Bagikan:

JAKARTA - Asosiasi Pengusaha Ritel Indonesia (Aprindo) mengusulkan pemerintah harus melakukan pengawasan melekat terhadap produk ilegal yang semakin marak dengan melibatkan masyarakat.

"Sangat sederhana berapa banyak tenaga bea cukai, pegawai bea cukai yang bisa melakukan pengawasan untuk 278.000.000 penduduk dan 17.000 pulau.

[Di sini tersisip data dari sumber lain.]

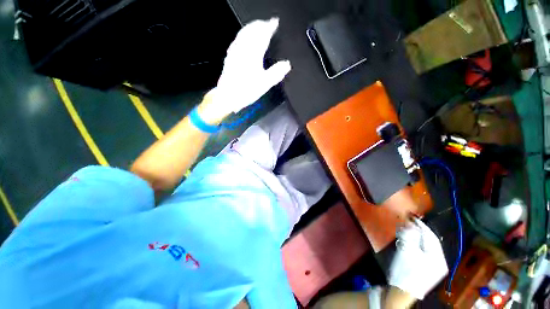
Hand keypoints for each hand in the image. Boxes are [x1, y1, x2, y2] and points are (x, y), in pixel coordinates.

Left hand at [207, 18, 290, 118]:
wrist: (228, 96)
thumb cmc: (246, 91)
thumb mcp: (264, 84)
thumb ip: (276, 73)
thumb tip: (286, 64)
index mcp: (253, 54)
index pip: (263, 36)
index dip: (270, 27)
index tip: (275, 23)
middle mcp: (243, 50)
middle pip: (252, 31)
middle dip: (260, 25)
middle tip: (267, 23)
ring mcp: (235, 52)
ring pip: (243, 34)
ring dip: (251, 27)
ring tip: (257, 26)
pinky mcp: (229, 57)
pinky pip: (236, 41)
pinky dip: (242, 35)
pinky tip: (243, 38)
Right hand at [388, 218, 447, 299]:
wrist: (402, 292)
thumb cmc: (405, 271)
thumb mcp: (407, 252)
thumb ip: (410, 236)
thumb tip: (411, 224)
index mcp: (438, 258)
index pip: (431, 236)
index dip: (421, 225)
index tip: (411, 216)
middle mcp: (439, 261)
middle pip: (430, 241)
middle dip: (419, 230)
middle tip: (408, 222)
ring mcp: (434, 266)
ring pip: (426, 246)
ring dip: (417, 236)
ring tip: (406, 229)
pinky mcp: (427, 268)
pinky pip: (423, 251)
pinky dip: (416, 243)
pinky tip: (409, 241)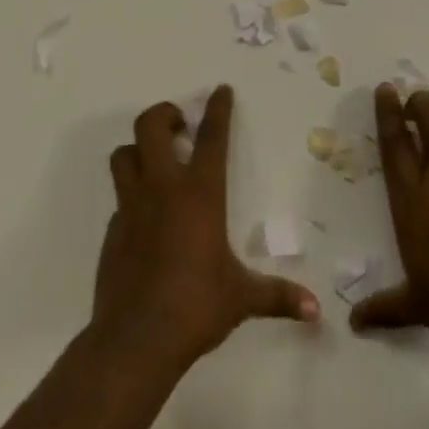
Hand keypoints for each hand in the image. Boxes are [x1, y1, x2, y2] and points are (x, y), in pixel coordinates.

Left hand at [93, 85, 319, 369]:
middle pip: (150, 126)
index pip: (211, 137)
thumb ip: (278, 297)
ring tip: (157, 162)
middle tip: (180, 126)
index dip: (217, 109)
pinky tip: (147, 218)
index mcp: (199, 194)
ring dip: (138, 148)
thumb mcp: (241, 298)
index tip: (221, 90)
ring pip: (123, 155)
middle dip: (164, 114)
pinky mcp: (112, 230)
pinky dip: (132, 194)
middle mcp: (162, 189)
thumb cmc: (196, 306)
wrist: (136, 339)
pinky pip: (120, 197)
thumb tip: (316, 312)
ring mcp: (132, 206)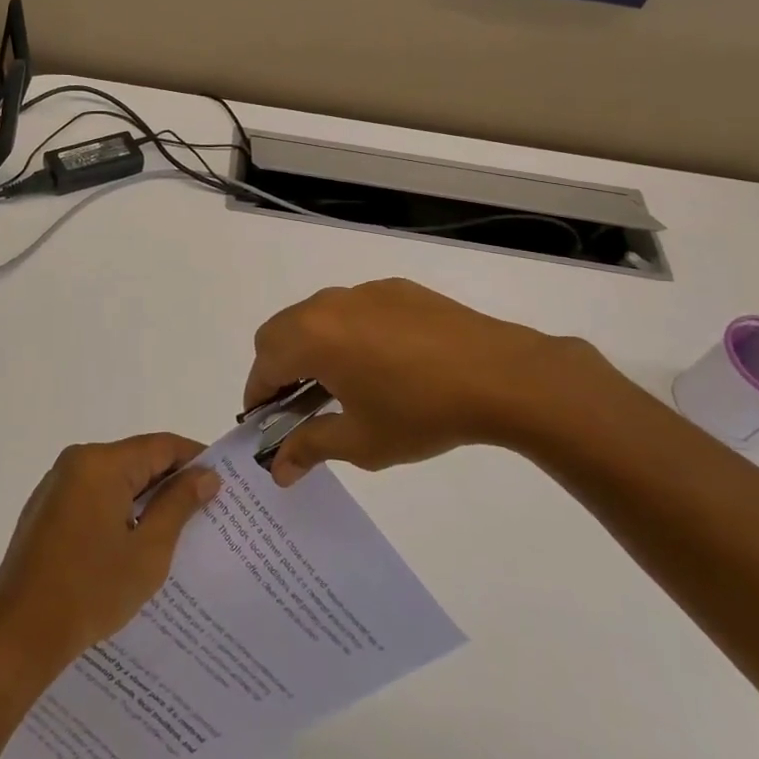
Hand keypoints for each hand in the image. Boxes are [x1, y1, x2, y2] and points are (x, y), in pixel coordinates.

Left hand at [0, 433, 220, 677]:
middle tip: (208, 510)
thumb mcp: (148, 550)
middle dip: (172, 482)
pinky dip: (119, 510)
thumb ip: (179, 505)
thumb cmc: (90, 590)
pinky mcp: (46, 510)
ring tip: (179, 529)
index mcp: (101, 463)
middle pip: (137, 459)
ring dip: (145, 499)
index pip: (161, 446)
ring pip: (115, 479)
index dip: (196, 459)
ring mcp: (57, 486)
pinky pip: (94, 496)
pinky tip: (135, 542)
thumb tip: (206, 475)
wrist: (18, 634)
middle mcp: (76, 462)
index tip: (225, 481)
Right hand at [245, 278, 633, 485]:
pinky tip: (381, 362)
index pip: (263, 364)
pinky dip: (346, 332)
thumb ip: (310, 448)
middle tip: (297, 405)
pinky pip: (353, 308)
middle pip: (280, 332)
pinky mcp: (395, 289)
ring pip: (315, 316)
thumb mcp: (361, 442)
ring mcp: (363, 292)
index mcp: (311, 337)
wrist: (501, 376)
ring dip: (310, 347)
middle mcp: (328, 305)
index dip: (257, 396)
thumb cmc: (422, 413)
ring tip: (339, 383)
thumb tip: (278, 468)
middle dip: (277, 368)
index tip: (264, 423)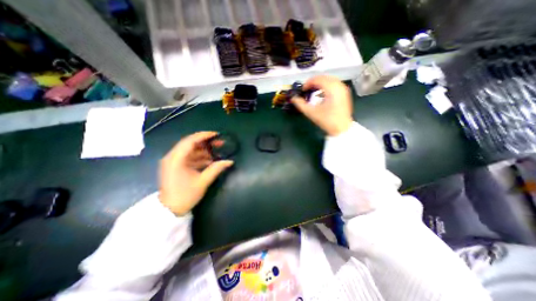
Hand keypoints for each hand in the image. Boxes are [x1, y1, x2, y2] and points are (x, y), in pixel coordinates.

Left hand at [159, 133, 234, 214]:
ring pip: (190, 151)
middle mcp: (172, 157)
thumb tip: (230, 161)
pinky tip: (210, 160)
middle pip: (190, 144)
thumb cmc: (185, 195)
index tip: (217, 134)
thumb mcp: (203, 181)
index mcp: (176, 159)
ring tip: (217, 152)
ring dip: (204, 151)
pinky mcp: (176, 166)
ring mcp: (173, 162)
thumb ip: (216, 169)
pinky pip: (189, 157)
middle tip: (220, 143)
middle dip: (206, 142)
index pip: (190, 141)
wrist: (169, 211)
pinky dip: (200, 157)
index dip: (204, 135)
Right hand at [291, 75, 354, 136]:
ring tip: (313, 90)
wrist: (342, 128)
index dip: (308, 83)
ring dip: (320, 83)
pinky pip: (334, 83)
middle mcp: (339, 86)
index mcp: (331, 89)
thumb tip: (293, 98)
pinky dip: (326, 85)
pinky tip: (322, 92)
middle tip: (307, 89)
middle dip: (314, 82)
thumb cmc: (327, 121)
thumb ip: (300, 104)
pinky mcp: (345, 92)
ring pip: (329, 79)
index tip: (303, 90)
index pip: (318, 79)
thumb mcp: (311, 113)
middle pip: (324, 77)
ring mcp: (343, 88)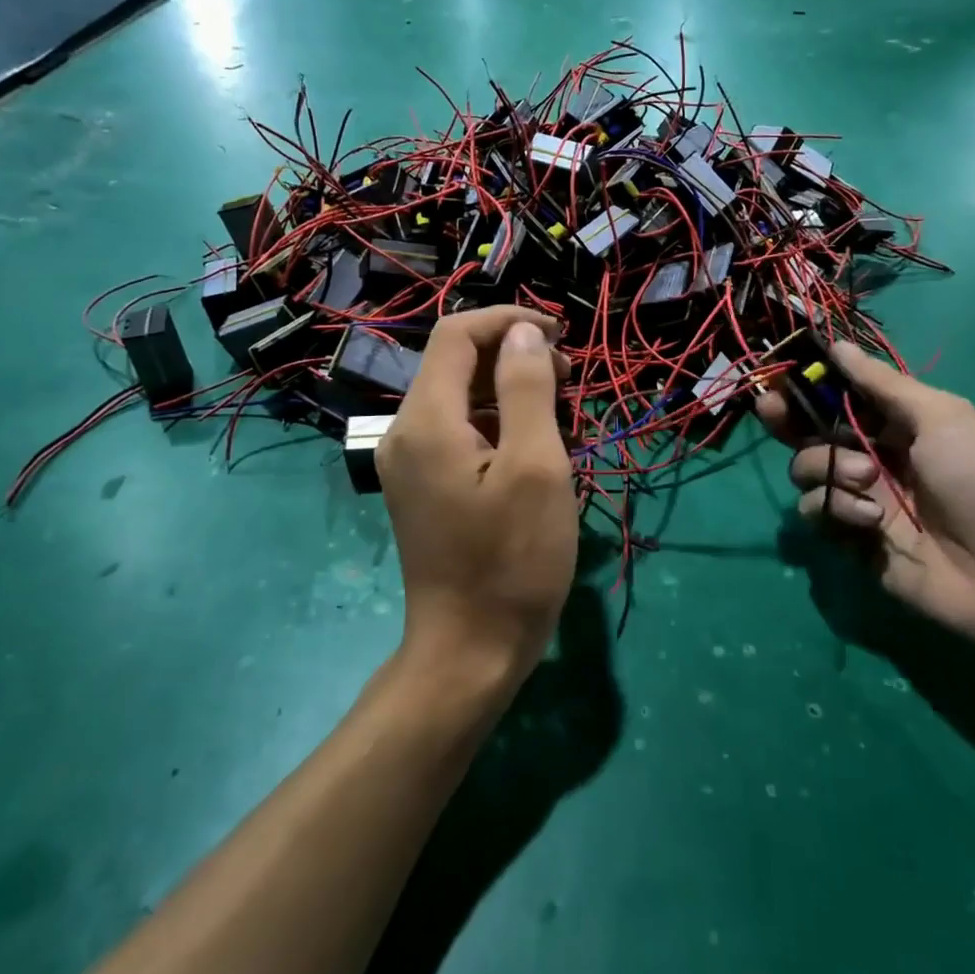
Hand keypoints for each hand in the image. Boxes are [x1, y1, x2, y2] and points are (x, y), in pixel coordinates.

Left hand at [378, 307, 576, 686]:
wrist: (469, 651)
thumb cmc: (512, 560)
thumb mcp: (535, 467)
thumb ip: (527, 389)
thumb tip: (522, 335)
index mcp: (426, 421)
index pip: (456, 335)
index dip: (508, 322)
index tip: (560, 336)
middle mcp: (406, 432)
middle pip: (456, 364)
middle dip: (514, 358)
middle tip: (569, 381)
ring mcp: (410, 463)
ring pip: (461, 398)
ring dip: (511, 392)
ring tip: (562, 419)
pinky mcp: (424, 486)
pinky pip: (460, 432)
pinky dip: (499, 424)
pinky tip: (536, 451)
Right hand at [756, 341, 974, 653]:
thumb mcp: (943, 419)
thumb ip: (884, 385)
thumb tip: (838, 345)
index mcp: (897, 423)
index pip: (840, 395)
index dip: (811, 383)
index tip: (784, 373)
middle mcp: (871, 455)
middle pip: (810, 430)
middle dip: (788, 417)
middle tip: (771, 408)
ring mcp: (859, 497)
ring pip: (807, 468)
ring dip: (829, 468)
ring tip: (868, 482)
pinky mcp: (848, 537)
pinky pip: (814, 511)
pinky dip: (834, 509)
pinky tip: (869, 520)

Sederhana untuk bisa tertutupnya pelabuhan-pelabuhan tikus, tertutupnya bongkar muat di laut yaitu pengawasan yang melekat mengikutsertakan masyarakat," ujar Ketua Umum Aprindo Roy N Mandey dalam konferensi pers di Jakarta, dikutip Jumat, 19 Januari.

Roy menyebut, masyarakat seperti nelayan dapat menjadi saksi yang melihat langsung proses bongkar muat barang ilegal di pelabuhan tikus maupun transaksi penyelundupan barang impor ilegal ke kapal di tengah laut dibandingkan petugas bea cukai yang jumlahnya terbatas.

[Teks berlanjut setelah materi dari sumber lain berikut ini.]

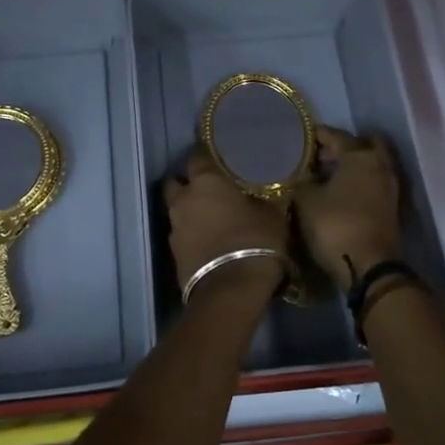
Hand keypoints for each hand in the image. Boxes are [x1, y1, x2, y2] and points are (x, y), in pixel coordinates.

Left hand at [162, 146, 288, 301]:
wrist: (230, 290)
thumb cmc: (255, 241)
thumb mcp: (271, 214)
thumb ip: (259, 197)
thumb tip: (259, 192)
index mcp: (206, 181)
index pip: (197, 155)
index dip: (206, 154)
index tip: (218, 155)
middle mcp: (184, 199)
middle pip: (176, 182)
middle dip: (187, 182)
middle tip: (209, 188)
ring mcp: (175, 227)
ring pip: (177, 209)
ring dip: (189, 210)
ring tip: (211, 217)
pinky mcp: (173, 253)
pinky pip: (181, 234)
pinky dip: (192, 233)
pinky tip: (209, 240)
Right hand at [294, 126, 402, 288]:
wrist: (369, 267)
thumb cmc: (335, 226)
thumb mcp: (306, 201)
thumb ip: (303, 181)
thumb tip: (305, 176)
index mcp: (360, 156)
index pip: (337, 135)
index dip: (318, 135)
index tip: (303, 136)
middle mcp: (381, 165)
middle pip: (364, 144)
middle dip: (344, 146)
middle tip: (322, 156)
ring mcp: (390, 187)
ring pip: (372, 164)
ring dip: (354, 165)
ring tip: (328, 175)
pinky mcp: (391, 207)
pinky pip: (374, 182)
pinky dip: (360, 181)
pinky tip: (340, 192)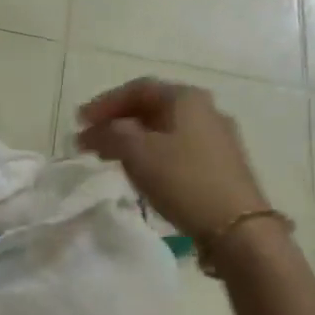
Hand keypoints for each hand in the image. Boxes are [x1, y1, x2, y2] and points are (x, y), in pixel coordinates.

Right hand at [76, 78, 267, 237]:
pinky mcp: (221, 164)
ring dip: (133, 139)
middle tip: (90, 140)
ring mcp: (217, 137)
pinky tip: (141, 171)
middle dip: (117, 121)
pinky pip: (177, 148)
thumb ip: (110, 134)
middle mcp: (205, 110)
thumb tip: (96, 130)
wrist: (236, 226)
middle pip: (152, 107)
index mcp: (186, 97)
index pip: (137, 88)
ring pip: (164, 129)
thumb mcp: (137, 152)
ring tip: (109, 156)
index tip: (79, 122)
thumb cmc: (183, 179)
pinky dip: (152, 153)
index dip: (104, 103)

Nantinya, masyarakat yang memberi laporan mengenai kegiatan melanggar hukum tersebut dapat diberikan penghargaan (reward) sebagai bentuk apresiasi dan pemicu untuk lebih jeli menemukan kegiatan impor ilegal.

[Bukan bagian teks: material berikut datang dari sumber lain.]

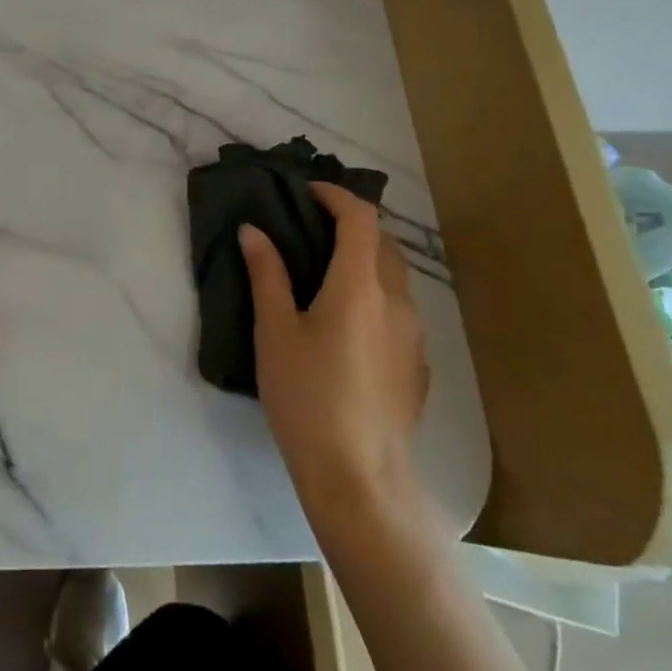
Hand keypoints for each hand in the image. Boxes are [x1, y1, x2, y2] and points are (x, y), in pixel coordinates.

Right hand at [239, 182, 428, 517]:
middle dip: (352, 224)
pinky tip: (348, 325)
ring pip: (395, 277)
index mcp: (360, 286)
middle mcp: (396, 301)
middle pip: (383, 243)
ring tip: (327, 273)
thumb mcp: (275, 333)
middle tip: (312, 228)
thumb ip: (267, 275)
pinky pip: (399, 311)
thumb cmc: (307, 397)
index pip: (361, 218)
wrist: (359, 478)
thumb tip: (253, 231)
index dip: (336, 196)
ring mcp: (414, 335)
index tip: (307, 192)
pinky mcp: (418, 365)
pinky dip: (376, 295)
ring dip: (366, 260)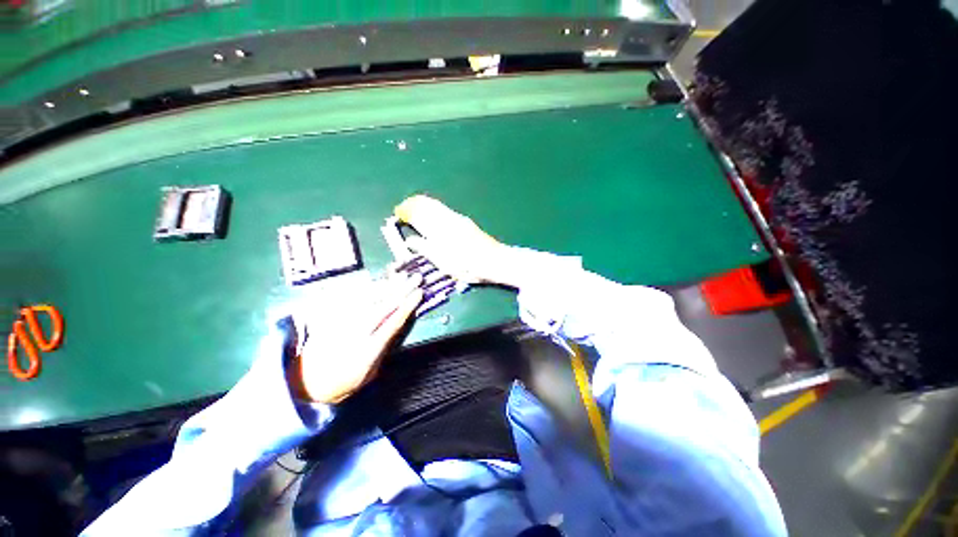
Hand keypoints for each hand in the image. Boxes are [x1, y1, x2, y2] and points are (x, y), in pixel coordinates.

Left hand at [289, 272, 423, 403]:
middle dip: (402, 290)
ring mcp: (341, 323)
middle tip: (416, 277)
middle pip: (383, 306)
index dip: (408, 306)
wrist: (303, 384)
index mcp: (367, 350)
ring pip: (367, 299)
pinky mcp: (331, 317)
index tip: (419, 293)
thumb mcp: (369, 374)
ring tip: (400, 276)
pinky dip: (365, 288)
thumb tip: (395, 327)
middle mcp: (355, 333)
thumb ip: (383, 349)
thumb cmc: (342, 383)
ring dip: (387, 285)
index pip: (393, 322)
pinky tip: (375, 281)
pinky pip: (350, 298)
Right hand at [394, 195, 517, 285]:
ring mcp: (457, 218)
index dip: (406, 212)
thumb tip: (411, 240)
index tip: (397, 215)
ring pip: (435, 205)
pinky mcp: (464, 221)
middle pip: (426, 204)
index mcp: (439, 228)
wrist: (493, 260)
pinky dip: (432, 209)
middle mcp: (447, 218)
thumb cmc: (467, 265)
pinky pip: (443, 209)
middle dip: (412, 204)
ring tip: (414, 210)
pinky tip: (431, 216)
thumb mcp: (443, 262)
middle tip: (403, 210)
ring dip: (422, 205)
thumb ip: (425, 249)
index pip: (417, 213)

"Siapa yang memberikan reward, ya, pemerintah dong karena mereka tidak menggaji ketika seseorang melaporkan korupsi, seseorang melaporkan ada pembongkaran muatan di tengah laut. Tidak digaji, kan, mereka dilaporkan adanya masuk dari pelabuhan tikus, tapi dikasih reward," kata Roy.

Menurut Roy, ada tiga jenis barang yang merusak produk usaha mikro, kecil dan menengah (UMKM) atau produk lokal yang marak beredar di Indonesia. Pertama, barang bekas atau used products, used clothes, use apparel. Lalu barang yang sudah dikembalikan oleh peritel atau return product.

Kedua, illegal imported products atau barang-barang ilegal yang masuk lewat kontainer dan pelabuhan tidak resmi yang tidak terdata oleh bea cukai. Ketiga, counter fake products atau barang yang labelnya ditempeli merek dagang tertentu namun bukan barang asli.

Melihat maraknya barang bekas hasil impor ilegal, Roy pun meminta pemerintah untuk lebih ketat dalam mengawasi masuknya barang-barang tersebut.

"Semestinya (masalah produk ilegal) bisa selesai tapi, kan, sekarang tidak. Dan inilah yang membuat susah menjawabnya karena bea cukai bilang, kan, kami sudah ada di perbatasan, kami sudah ada mengawasi laut dan sebagainya. Tapi, berapa lama dan berapa jauh bisa dilakukan," tuturnya.

Bukan hanya memperketat masuknya produk impor legal yang dinilainya semakin dipersulit seiring adanya rencana pemberlakuan Permendag Nomor 36 Tahun 2023 mengenai penataan kembali kebijakan impor dengan menggeser pengawasan impor dari post-border ke border dan relaksasi atau kemudahan impor barang kiriman Pekerja Migran Indonesia (PMI) yang akan berlaku pada Maret mendatang.

"Yang kami sayangkan kenapa tidak justru itu yang ditindak dulu, dibersihkan dulu, dong. Dihilangkan dari bumi Indonesia dulu, dong, karena nanti mematikan produk lokal UMKM maupun produk yang memang ada di toko gerai, baik ritel modern atau toko tradisional," imbuhnya.